Les industriels ne pourront pas commercialiser les "nouveaux OGM" en toute impunité

C'est un coup dur pour les gros semenciers comme Monsanto ou BASF. La Cour de justice européenne a reconnu, fin juillet, que les nouveaux OGM étaient bien des OGM, comblant ainsi un vide juridique qui permettait à ces grands groupes de développer des OGM grâce à de nouvelles techniques, comme CRISPR-Cas 9, sans avoir à les étiqueter et les tracer comme tels.

Les "OGM cachés" devront désormais répondre aux mêmes exigences d'étiquetage et de traçabilité que les autres OGM.
Pixabay

Les nouveaux OGM doivent être considérés comme des OGM. Voilà ce qu’a décidé la Cour de Justice européenne fin juillet, après un recours devant le conseil d’État français de Confédération paysanne et huit autres associations. Cet arrêt, anodin à première vue, vient pourtant d’ébranler le monde de l’agroalimentaire. Pour les gros semenciers comme Monsanto, Bayer, ou DowChemical, c’est la douche froide.

Pourquoi ? Parce que depuis des années ils utilisent un vide juridique pour développer et commercialiser des "OGM cachés" dont la très prometteuse technique CRISPR. Contrairement aux OGM réglementés conçus en insérant un gène extérieur, la CRISPR-Cas 9 permet de modifier un génome sans y insérer d’ADN étranger.
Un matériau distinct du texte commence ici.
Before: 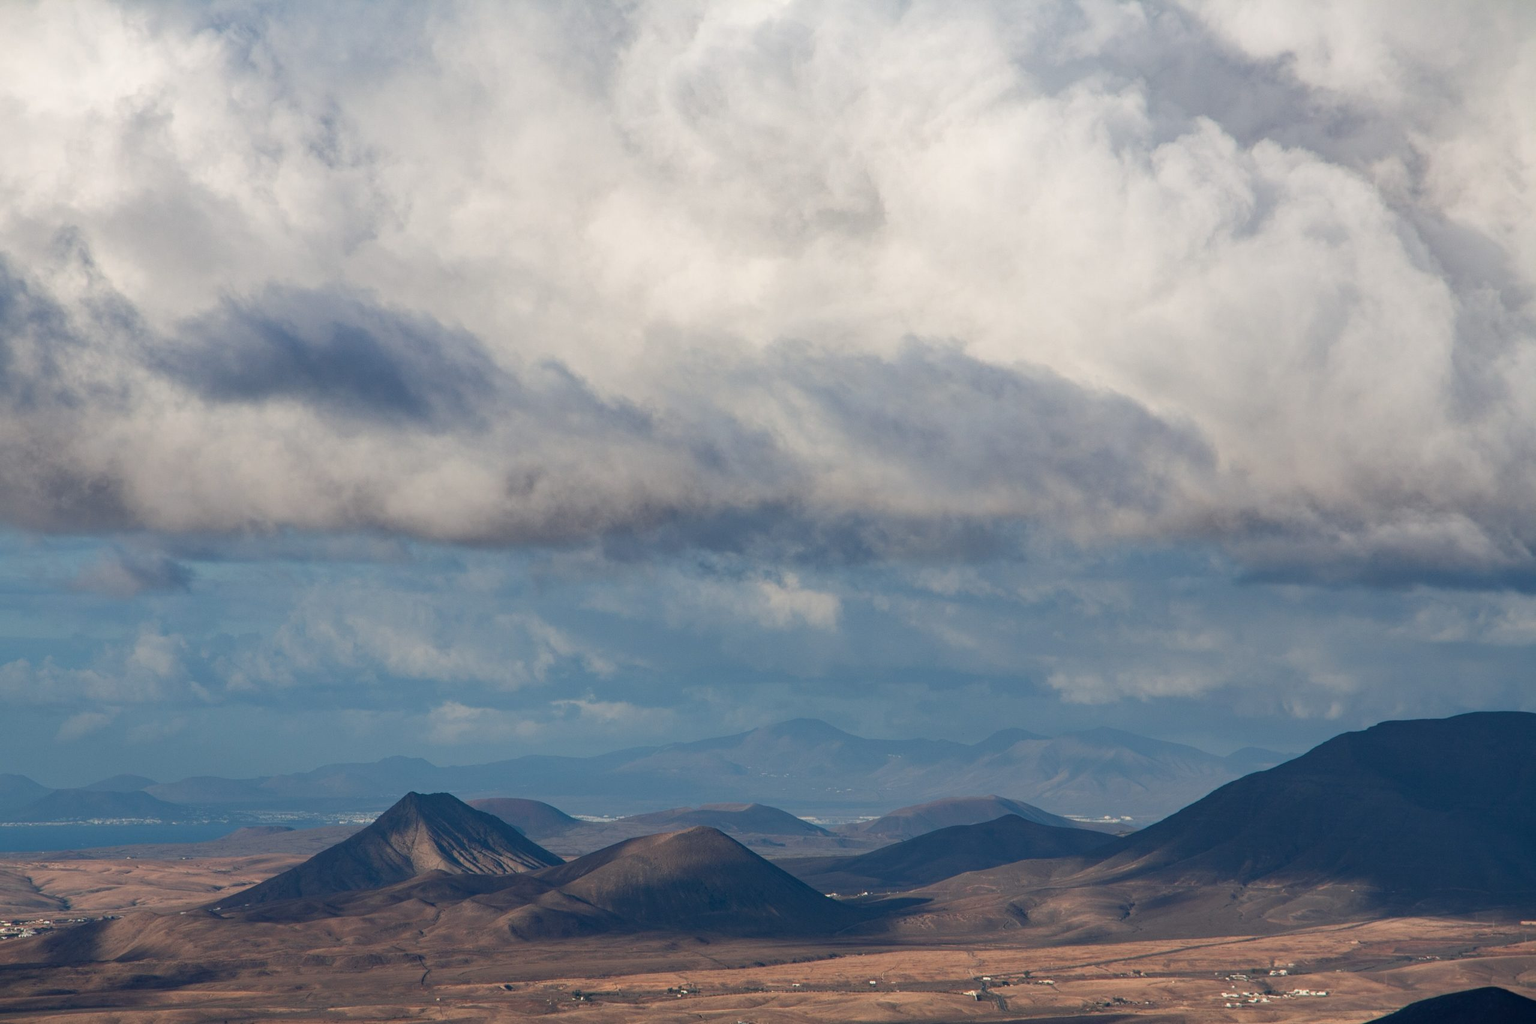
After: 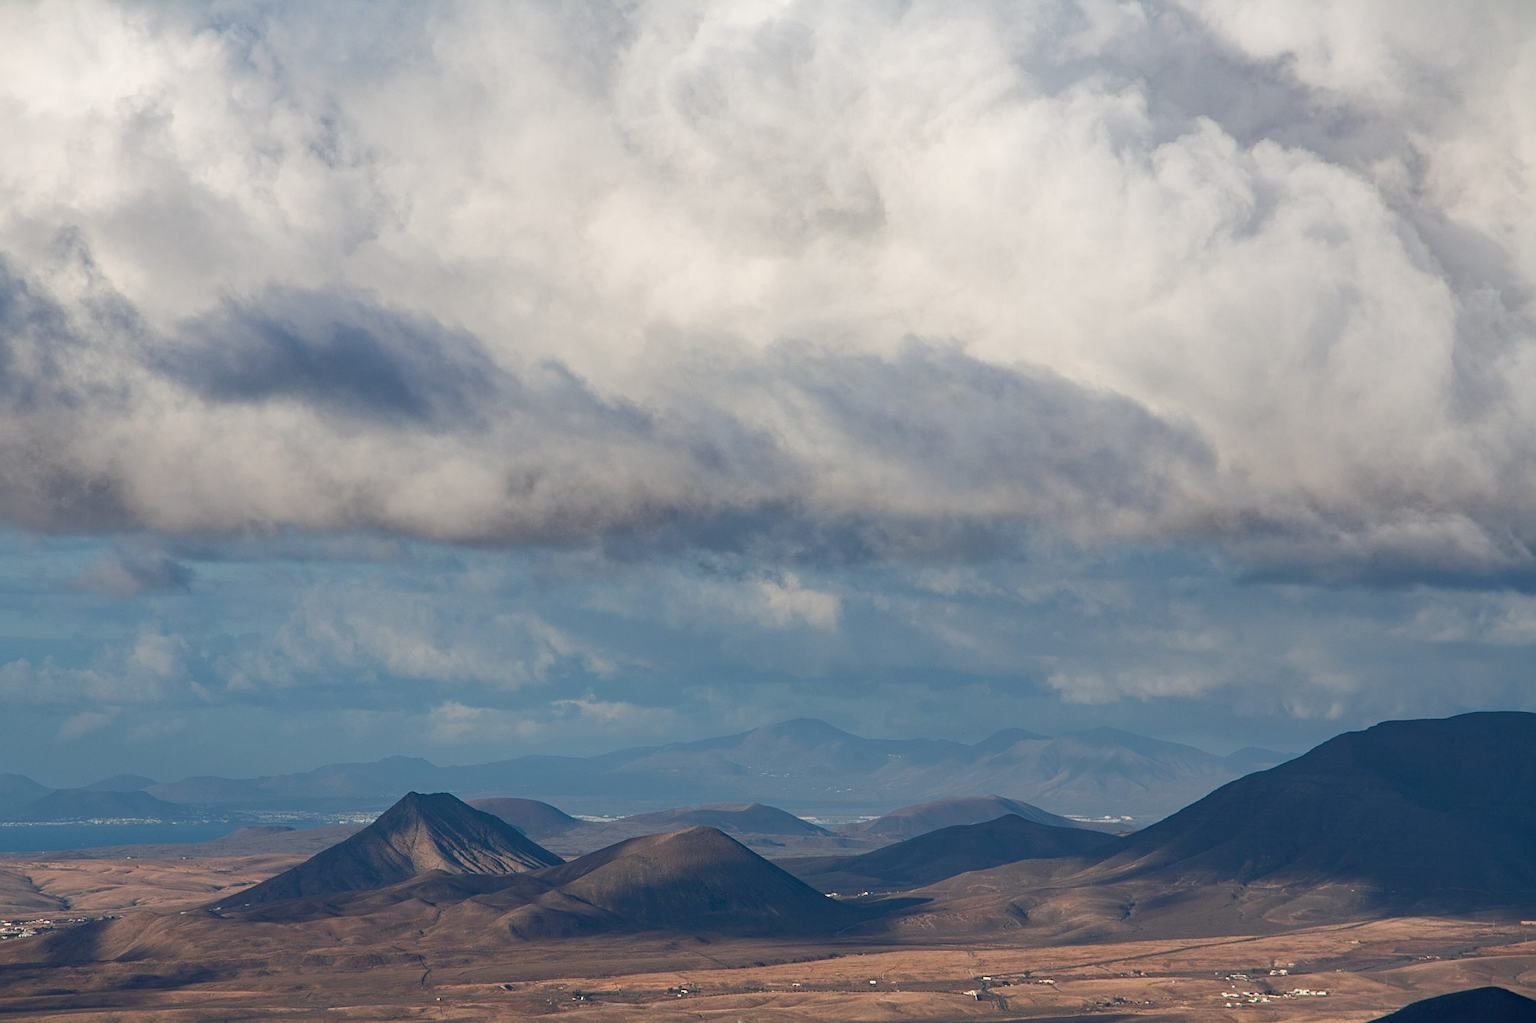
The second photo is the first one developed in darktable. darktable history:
rgb curve: curves: ch0 [(0, 0) (0.093, 0.159) (0.241, 0.265) (0.414, 0.42) (1, 1)], compensate middle gray true, preserve colors basic power
sharpen: on, module defaults
exposure: exposure 0 EV, compensate highlight preservation false
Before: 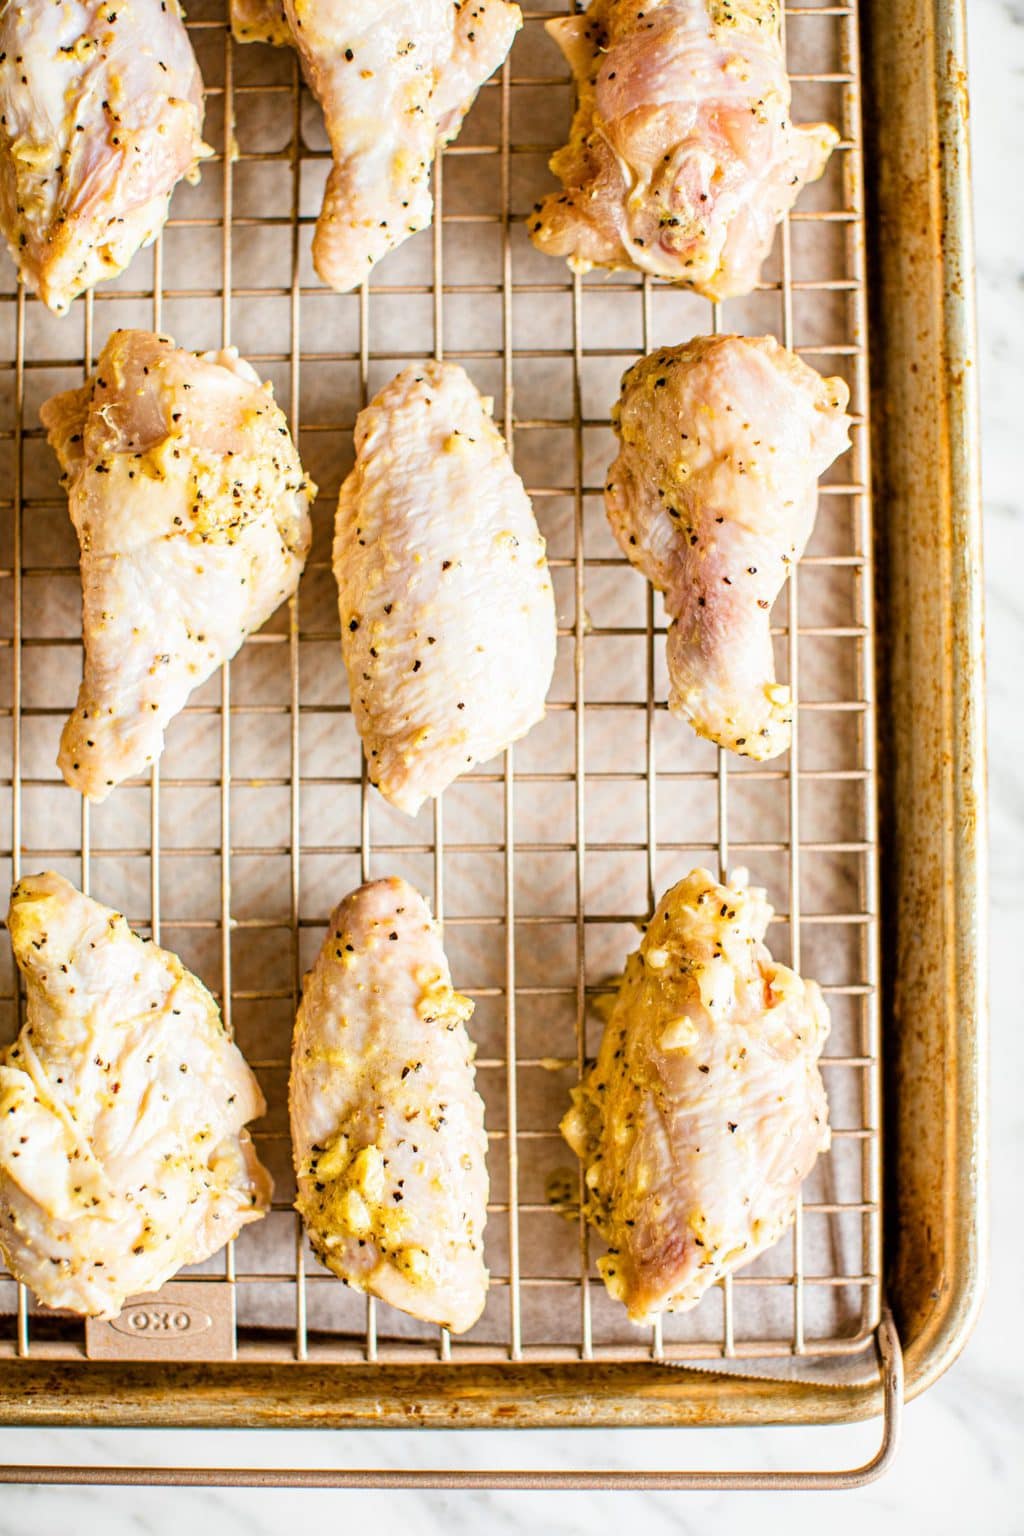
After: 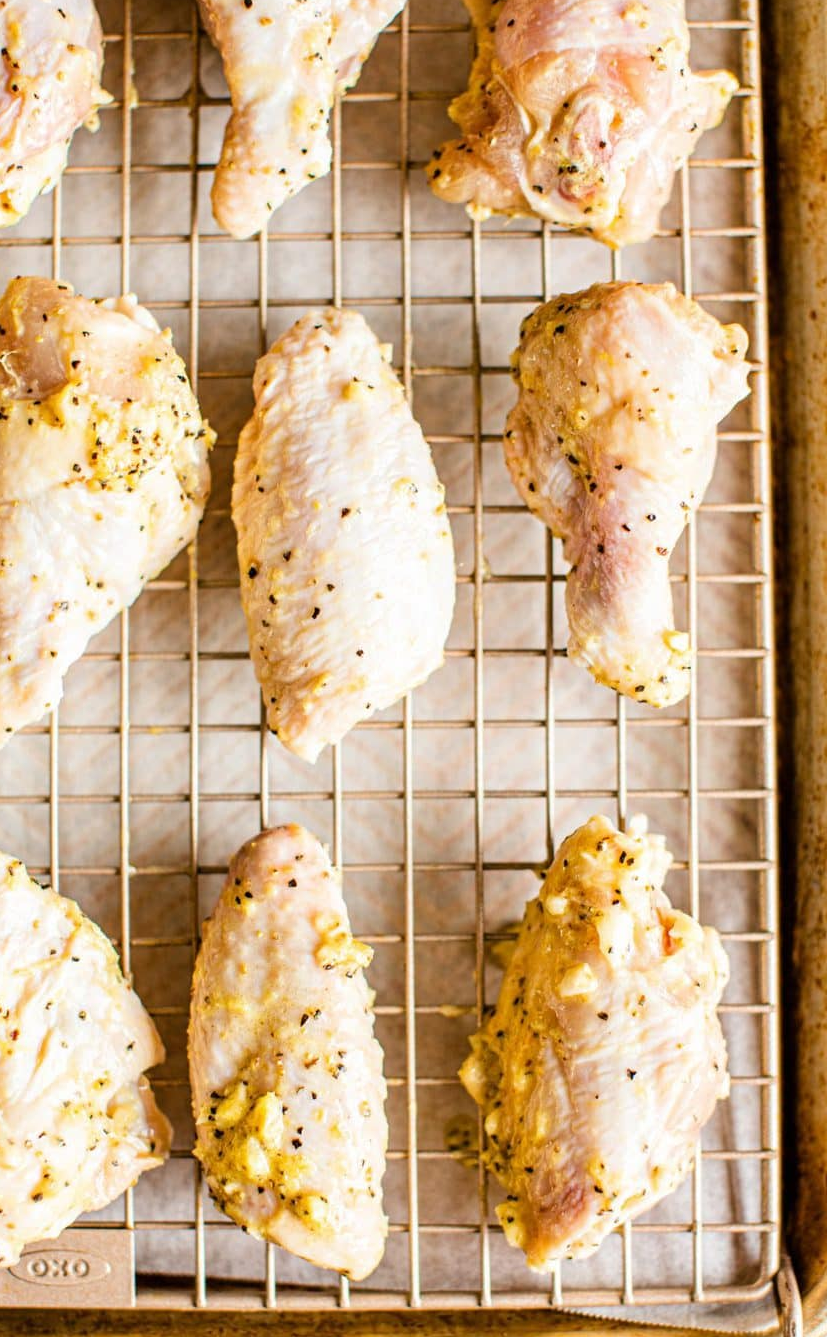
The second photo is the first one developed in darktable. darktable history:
tone equalizer: edges refinement/feathering 500, mask exposure compensation -1.57 EV, preserve details no
crop: left 9.934%, top 3.464%, right 9.22%, bottom 9.434%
Or, lorsque la directive européenne de 2001 réglementant les OGM a été définie, ces nouvelles techniques n’existaient pas.

Les nouveaux OGM devront être étiquetés et tracés 

Désormais, dès qu’un semencier voudra commercialiser les produits issus d’un nouvel OGM, il devra donc suivre la procédure classique. "Il est essentiel que les fruits de ces "nouvelles techniques de sélection végétale" soient soumis aux mêmes exigences d’étiquetage et d’évaluation d’impact que les OGM existants", souligne l’eurodéputée des Verts, Michèle Rivasi. Or un produit estampillé OGM est plus difficile à vendre aux consommateurs.

"L’Europe va abandonner le leadership en matière de recherche végétale en se privant ainsi de solutions qui sont pourtant indispensables pour permettre aux agriculteurs de répondre aux grands défis alimentaires et environnementaux du XXIe siècle", dénonce de son côté Franck Berg, Président de l’Union française des semenciers dont Bayer, Monsanto ou encore BASF font partie.

Monsanto parie sur ces nouvelles techniques 

Il faut dire que les semenciers ont parié sur ces nouvelles techniques. En 2017, Monsanto, qui vient d’être racheté par Bayer, a ainsi acquis les droits d’exploitation de Crispr-Cas 9 et investit dans Pairwise, startup qui développe du maïs, coton, colza, modifié par Crispr. L’avantage de cet outil moléculaire : son faible coût et sa précision, assurent les semenciers.

"Crispr-Cas 9 est présenté comme des ciseaux génétiques d’une grande précision. Il est précis à l’endroit où les scientifiques l’ont modifié. Mais il a des répercussions dans tout le génome et des effets non souhaités dont on ne mesure pas encore les risques", assure Christian Berdot des Amis de la Terre. "Les semenciers espéraient -surtout depuis la décision des États-Unis fin mars de ne pas réglementer ces nouveaux OGM- pouvoir imposer aux citoyens européens leurs nouvelles plantes modifiées génétiquement sans besoin d'autorisation, d'étiquetage, de traçabilité ni d'évaluation des risques. Mais la Cour de justice a freiné leurs ambitions".

Les plantes "Roundup Ready" concernées

Sont aussi concernées par l’arrêt de la Cour de Justice européenne les plantes rendues résistantes aux herbicides obtenues sans transgénèse. Comme le maïs Roundup Ready par exemple, une variété qui résiste à l’épandage de Roundup, herbicide phare de Monsanto. Les associations demandent de suspendre immédiatement ces cultures.

"Au bout d’un moment les adventices, les mauvaises herbes, deviennent-elles aussi résistantes à l’herbicide. L’agriculteur, pour s’en débarrasser, n’a pas d’autres choix que d’épandre davantage. Quand ça n’est plus suffisant il doit changer d’herbicide. Et à la fin, plus rien ne fonctionne, il doit donc retourner au désherbage mécanique ! Un comble !", explique Hervé Le Meur d’OGM Dangers.

Si les associations évoquent une "victoire historique", elles savent que la bataille n’est pas terminée. Les semenciers vont peser de tout leur poids pour influencer les décisions à venir. C’est désormais à la Commission européenne et aux États membres de "poser un cadre juridique respectant cette décision", résume la Fondation pour la nature et pour l’Homme. Bruxelles devrait rendre son avis avant la fin de l'année alors que le 22 août elle a délivré de nouvelles autorisations à des OGM tolérants au glyphosate.